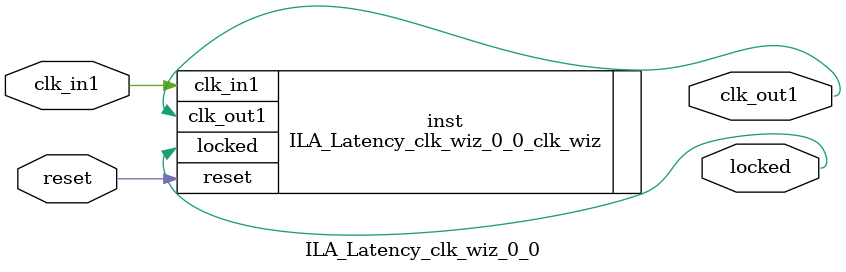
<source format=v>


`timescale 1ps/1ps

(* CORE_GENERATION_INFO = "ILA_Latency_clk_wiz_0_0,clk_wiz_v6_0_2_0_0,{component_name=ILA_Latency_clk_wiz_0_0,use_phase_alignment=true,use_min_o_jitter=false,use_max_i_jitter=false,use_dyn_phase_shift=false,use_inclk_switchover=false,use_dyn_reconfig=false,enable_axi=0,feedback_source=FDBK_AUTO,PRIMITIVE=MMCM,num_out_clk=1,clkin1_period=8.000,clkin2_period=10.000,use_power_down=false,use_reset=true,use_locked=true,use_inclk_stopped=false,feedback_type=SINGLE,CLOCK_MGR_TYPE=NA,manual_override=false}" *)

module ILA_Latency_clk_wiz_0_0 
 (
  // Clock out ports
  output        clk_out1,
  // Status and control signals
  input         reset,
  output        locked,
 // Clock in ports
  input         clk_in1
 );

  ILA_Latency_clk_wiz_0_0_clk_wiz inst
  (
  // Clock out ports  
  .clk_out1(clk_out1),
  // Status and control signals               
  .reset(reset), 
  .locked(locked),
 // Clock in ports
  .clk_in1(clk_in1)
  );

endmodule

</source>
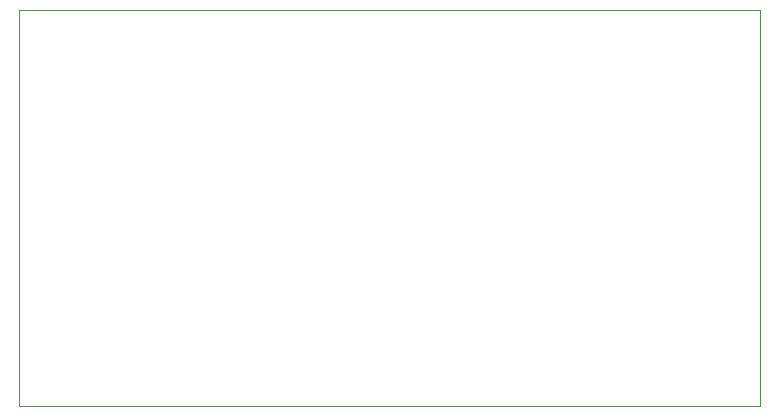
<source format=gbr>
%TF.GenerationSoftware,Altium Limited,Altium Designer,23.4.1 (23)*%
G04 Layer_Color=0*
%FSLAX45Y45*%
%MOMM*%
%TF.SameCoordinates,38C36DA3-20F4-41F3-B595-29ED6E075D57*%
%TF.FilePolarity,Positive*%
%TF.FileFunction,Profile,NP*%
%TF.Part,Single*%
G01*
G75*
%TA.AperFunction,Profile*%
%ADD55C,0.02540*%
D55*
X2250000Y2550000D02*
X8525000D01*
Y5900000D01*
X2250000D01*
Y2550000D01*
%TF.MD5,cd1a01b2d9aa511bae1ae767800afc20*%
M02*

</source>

----

From the listing, copy each line containing the word "control".

  // Status and control signals
  // Status and control signals               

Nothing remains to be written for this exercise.